• _READING PASSAGE_:
^^^^^^^^

Cushman & Wakefield reported that investments sales in the first quarter volume amounted to $5.5 billon, more than doubling first quarter 2010 and sustaining the pace of the fourth quarter of 2010 when $5.6 billion of sales were transacted. Last year, $13.6 billion of commercial property traded hands, up form a low of $3.5 billion in 2009.
 
The majority of investment activity took place in Midtown where completed transaction totaled $4 billion, up from $1.7 billion through the first three months of 2010. In Midtown South, closed property sales totaled $1 billion, up nearly 100 percent from $514 completed at this time last year. Downtown registered the highest percentage increase for the quarter rising by 225 percent from $128 million for the quarter to $417 million in 2011.
 
Real estate investment trusts (REITs) and private equity funds lead all property acquisitions in Manhattan, accounting for a combined $3.7 billion of the transactions, or 68 percent of all investment. Foreign capital continued to be active, accounting for 14 percent of all sales, with pension funds and corporate uses accounting for 12.3 percent and 6.1 percent respectively.
 
For the nation, commercial property sales approached $22.7 billion in the first quarter, with volume up more than 50% year over year through February, similarly, offered volume was at its highest level since the third quarter 2008.
 
Distressed transactions continue to account for a sizeable portion of the deal flow in Manhattan representing more than 40% of total volume in first quarter of 2011.

^^^^^^^^

• _YOUR ASSIGNMENT_:
Using the text on Manhattan property sales, answer these:
(a) What total did completed transactions in Midtown reach in the first quarter of 2011?
(b) What percentage of all sales did foreign capital account for?
(c) What share of total Manhattan volume in the first quarter of 2011 did distressed transactions represent?

• _SOURCE MATERIAL_:
^^^^^^^^

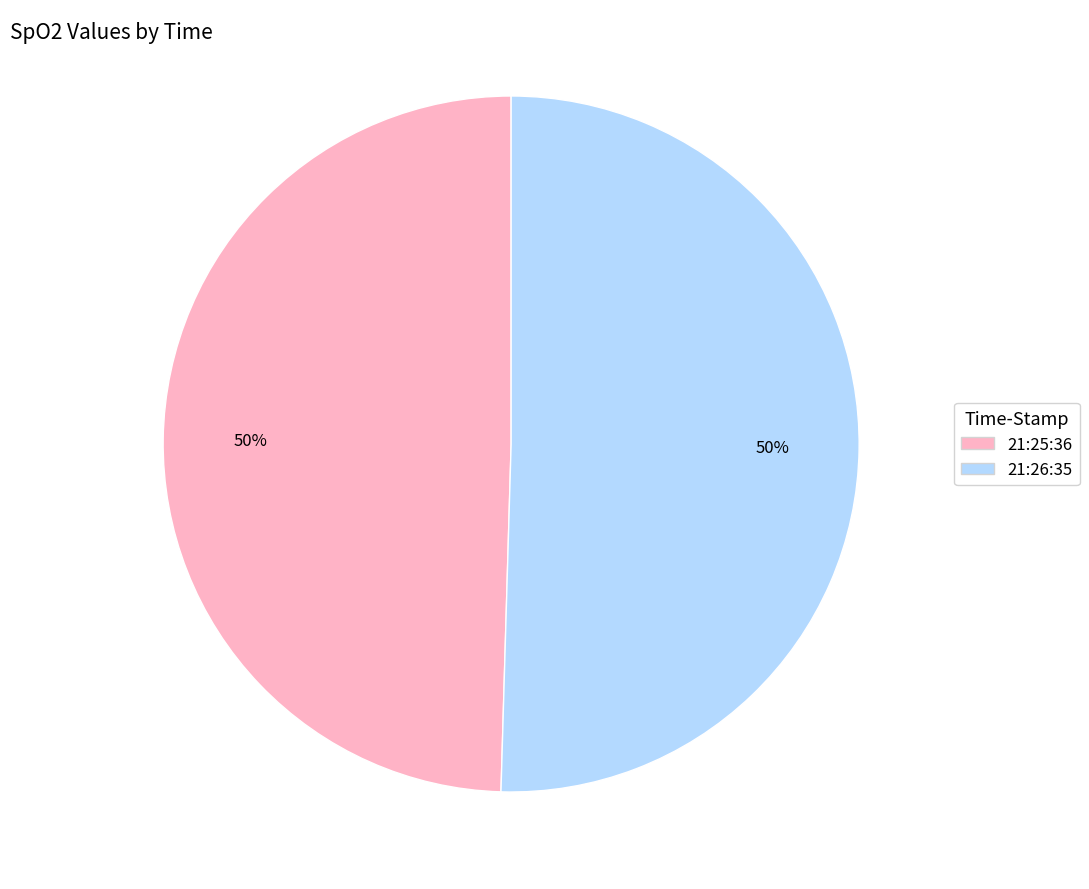

Combined, do 21:25:36 and 21:26:35 account for over 50%?

Yes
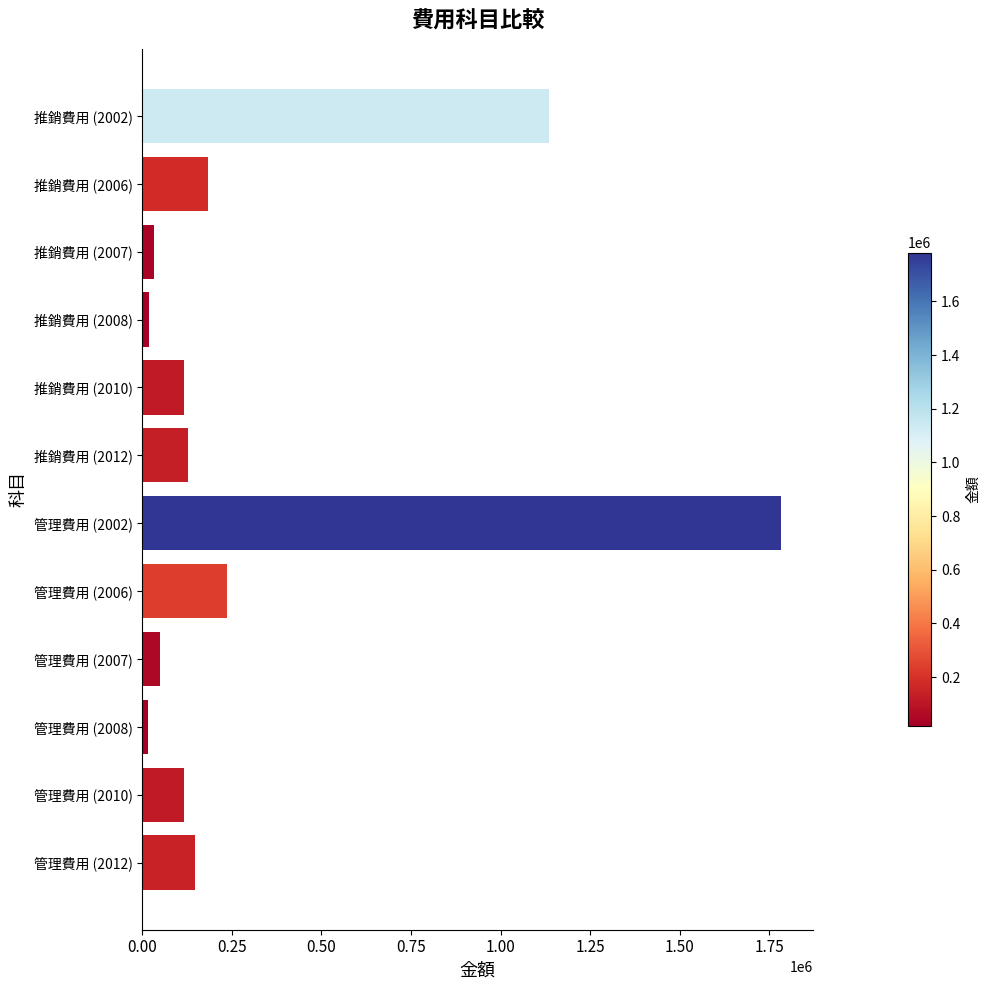

What is the label of the 2nd bar from the top?

推銷費用 (2006)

^^^^^^^^

• _RESPONSE AREA_:
(a) $4 billion
(b) 14 percent
(c) More than 40%